Alleged IRA leader Martin McGuinness and Loyalist Gregory Campbell, both elected members of the Northern Ireland Assembly, are the bitter antagonists in a controversial documentary produced by the British Broadcasting Corp. to be broadcast on PBS tonight (Channel 28 at 10).
"Northern Ireland: At the Edge of the Union" was the program heard 'round the world, but not seen in Britain last summer. It became a political hostage when Prime Minister Margaret Thatcher's government, contending the program provided a platform to a reputed IRA terrorist, pressured the BBC's board of governors to pull it.
That sparked a one-day strike by BBC workers worldwide, forcing the BBC to go silent for 24 hours. The program, originally scheduled for Aug. 7 on the BBC, finally was shown Oct. 16 after producer Paul Hamann inserted 19 seconds of archival footage, showing bodies being carried away from the site of an IRA bombing in Belfast.
"That was a sop," Hamann said. "Except for the library film, there was no editing whatsoever.

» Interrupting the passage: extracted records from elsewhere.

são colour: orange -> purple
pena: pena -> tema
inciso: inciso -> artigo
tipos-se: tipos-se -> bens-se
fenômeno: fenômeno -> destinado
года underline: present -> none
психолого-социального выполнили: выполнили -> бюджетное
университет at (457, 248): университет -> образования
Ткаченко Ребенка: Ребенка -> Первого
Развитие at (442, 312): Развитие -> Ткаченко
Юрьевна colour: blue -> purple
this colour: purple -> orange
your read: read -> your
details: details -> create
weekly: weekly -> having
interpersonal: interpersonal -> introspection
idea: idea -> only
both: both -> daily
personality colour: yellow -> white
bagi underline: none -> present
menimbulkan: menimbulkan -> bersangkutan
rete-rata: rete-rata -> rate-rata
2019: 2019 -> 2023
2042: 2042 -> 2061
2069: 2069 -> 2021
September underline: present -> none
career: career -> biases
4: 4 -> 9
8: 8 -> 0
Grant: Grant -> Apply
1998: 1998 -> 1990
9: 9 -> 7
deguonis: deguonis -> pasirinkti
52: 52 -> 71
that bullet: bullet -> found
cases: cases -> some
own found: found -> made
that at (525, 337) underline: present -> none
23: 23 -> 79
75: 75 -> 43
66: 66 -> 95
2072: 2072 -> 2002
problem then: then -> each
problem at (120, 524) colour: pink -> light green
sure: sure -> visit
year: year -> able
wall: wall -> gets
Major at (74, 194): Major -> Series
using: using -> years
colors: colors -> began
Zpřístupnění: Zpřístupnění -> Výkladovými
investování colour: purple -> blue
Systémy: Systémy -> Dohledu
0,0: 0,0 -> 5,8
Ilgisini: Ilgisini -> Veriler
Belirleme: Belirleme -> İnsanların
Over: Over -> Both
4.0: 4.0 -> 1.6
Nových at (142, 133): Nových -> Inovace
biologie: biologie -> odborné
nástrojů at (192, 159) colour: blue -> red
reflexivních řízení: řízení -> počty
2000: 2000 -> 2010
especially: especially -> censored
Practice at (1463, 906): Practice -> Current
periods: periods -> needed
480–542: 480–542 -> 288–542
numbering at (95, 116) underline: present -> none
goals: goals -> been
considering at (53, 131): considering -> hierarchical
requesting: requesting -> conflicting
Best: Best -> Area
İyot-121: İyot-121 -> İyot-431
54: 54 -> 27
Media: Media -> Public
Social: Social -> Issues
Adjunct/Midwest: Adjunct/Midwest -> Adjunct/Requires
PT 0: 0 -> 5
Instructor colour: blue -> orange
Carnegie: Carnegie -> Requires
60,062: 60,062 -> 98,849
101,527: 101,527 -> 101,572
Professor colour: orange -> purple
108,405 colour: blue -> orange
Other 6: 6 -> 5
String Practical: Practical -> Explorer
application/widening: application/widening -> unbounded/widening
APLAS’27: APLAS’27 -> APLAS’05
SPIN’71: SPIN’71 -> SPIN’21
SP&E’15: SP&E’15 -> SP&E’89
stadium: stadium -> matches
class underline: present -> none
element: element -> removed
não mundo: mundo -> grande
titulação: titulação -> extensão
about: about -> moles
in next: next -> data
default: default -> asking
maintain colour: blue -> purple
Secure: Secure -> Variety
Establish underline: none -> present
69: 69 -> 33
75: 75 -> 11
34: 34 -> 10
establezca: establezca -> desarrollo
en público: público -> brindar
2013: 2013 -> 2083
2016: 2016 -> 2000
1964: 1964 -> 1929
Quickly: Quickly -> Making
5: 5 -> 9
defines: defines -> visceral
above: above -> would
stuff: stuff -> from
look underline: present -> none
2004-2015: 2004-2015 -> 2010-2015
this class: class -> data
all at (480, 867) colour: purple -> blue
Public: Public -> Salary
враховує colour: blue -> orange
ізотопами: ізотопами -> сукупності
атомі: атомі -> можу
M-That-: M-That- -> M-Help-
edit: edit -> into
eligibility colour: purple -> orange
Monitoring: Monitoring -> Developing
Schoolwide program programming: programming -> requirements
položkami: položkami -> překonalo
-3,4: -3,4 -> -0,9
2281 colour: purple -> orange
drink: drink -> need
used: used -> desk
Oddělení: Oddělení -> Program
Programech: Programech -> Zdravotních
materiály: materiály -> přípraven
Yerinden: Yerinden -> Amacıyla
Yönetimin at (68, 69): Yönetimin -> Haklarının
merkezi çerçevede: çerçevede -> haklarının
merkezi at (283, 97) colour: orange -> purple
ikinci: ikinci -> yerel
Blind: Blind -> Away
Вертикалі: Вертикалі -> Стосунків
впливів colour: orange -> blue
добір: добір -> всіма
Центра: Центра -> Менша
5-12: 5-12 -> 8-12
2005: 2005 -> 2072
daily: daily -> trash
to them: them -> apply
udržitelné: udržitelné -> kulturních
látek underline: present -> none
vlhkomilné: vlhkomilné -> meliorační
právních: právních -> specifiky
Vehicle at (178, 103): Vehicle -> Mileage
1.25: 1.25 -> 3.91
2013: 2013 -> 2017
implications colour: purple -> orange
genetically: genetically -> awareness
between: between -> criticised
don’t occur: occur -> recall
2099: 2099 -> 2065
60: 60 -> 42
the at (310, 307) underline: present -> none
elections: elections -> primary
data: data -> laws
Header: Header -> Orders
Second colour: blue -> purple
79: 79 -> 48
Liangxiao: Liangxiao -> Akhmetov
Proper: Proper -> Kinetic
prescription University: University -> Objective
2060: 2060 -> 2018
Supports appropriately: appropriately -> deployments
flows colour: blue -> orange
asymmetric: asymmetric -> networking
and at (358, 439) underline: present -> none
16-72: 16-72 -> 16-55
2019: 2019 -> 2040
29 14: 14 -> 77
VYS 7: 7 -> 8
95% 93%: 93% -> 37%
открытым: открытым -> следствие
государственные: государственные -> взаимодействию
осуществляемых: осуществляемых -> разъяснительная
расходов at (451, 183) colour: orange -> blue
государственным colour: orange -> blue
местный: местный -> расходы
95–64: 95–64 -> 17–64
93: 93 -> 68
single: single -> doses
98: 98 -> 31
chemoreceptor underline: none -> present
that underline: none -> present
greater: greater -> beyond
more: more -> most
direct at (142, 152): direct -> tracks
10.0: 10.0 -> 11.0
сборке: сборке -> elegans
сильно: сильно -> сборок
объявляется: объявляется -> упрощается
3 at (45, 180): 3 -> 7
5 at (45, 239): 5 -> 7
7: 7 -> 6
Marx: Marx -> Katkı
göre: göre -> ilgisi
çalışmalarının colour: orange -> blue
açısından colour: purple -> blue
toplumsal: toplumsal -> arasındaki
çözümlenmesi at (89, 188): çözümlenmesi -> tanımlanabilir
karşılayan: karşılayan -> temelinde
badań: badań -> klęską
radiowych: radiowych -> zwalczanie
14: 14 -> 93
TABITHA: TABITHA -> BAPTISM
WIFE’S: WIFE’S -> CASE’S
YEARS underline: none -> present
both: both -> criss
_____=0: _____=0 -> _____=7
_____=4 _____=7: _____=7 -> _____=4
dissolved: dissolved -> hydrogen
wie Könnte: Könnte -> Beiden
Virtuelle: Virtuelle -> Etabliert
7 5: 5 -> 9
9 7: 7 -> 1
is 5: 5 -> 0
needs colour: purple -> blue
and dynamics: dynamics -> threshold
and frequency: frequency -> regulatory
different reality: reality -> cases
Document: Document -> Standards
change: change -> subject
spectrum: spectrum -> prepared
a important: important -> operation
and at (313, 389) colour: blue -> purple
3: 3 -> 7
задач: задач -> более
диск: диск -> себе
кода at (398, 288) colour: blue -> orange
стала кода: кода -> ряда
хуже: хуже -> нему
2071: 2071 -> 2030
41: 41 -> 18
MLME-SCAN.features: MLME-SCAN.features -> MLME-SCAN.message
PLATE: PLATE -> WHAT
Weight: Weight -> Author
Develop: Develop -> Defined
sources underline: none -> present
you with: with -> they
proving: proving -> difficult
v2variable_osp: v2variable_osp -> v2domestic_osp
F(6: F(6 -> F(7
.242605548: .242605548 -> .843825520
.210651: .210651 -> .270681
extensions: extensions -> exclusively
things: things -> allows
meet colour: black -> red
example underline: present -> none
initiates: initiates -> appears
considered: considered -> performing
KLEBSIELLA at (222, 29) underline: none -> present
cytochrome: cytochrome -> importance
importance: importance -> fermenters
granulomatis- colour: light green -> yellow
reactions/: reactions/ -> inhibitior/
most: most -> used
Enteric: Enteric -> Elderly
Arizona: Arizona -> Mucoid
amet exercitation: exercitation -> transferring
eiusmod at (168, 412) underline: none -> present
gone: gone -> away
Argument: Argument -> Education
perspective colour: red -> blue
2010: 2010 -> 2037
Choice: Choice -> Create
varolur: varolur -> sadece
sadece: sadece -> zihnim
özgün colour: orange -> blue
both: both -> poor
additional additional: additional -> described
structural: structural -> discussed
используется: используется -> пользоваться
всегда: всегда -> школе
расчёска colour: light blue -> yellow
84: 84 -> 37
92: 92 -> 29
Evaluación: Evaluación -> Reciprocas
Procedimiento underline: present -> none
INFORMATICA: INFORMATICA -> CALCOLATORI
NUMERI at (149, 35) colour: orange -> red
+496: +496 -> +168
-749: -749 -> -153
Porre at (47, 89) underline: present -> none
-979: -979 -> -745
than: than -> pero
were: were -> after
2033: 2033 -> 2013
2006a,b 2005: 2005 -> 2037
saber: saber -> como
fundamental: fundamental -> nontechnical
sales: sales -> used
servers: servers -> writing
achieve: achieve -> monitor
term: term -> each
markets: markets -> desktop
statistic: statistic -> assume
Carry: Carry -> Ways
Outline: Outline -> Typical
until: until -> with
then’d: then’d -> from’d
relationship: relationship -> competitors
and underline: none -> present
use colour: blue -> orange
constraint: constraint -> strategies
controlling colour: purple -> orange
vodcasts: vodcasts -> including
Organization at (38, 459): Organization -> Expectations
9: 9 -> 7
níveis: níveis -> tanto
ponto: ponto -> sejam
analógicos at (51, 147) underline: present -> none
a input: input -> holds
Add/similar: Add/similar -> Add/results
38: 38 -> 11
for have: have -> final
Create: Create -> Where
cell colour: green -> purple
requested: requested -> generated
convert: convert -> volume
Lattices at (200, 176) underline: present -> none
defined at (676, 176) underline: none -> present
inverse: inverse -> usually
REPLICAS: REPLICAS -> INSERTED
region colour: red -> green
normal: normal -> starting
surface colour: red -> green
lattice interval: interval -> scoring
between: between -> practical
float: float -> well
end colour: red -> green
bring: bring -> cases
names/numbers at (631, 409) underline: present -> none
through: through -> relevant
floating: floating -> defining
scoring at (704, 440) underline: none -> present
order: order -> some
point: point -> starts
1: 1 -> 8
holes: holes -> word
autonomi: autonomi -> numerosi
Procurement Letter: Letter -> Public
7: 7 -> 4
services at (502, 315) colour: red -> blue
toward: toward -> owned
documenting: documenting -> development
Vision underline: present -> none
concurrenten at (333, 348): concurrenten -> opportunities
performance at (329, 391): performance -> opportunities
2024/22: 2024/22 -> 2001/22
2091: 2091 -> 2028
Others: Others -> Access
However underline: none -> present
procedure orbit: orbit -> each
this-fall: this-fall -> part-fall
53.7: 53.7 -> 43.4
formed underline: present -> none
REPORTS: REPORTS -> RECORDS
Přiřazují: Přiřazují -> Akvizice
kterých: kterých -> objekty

We would never accept any."
The documentary, shot in gray, dank Londonderry, attempts to humanize two extremists who are poles apart in the bloody battle between Roman Catholics and Protestants fighting over the issues of Irish unification and the British military presence in Northern Ireland.
According to the film, many believe McGuinness is the leader of the outlawed Irish Republican Army. He won't respond directly to the allegations on camera, but says he supports the IRA's activities. Since 1968, about 2,500 people have been killed in political violence.
McGuinness is seen speaking at rallies, where black-hooded, rifle-toting IRA soldiers march defiantly through the streets. Young boys and other supporters lock arms and ring the parade, keeping British troops at bay.
At home, he's soft-spoken and subdued, but his eyes gaze vacantly as he explains that he's "involved actively on behalf of my people" against the British forces.
Campbell comes across as more of a firebrand. He called McGuinness "a craven murderer" and says he's in favor of a shoot-to-kill policy against the IRA. He also once applauded the killing of two IRA members, saying "Christmas had come early." After he made that statement, a bomb planted under his car fell harmlessly to the ground as Campbell and his family drove to church.
Now there is a cage around his house, he carries a gun and he has official protection whenever he ventures outside. After walking past the bullet-proof doorway, he steps outside and is immediately met by three armed guards who quickly get into the car with him.
For American audiences, this stark, despairing documentary is absorbing on an emotional, human level, but its content will seem a bit foreign. It wasn't tailored for U.S. consumption, so it lacks the background and explanation of the key issues and policies that the British live with on a daily basis.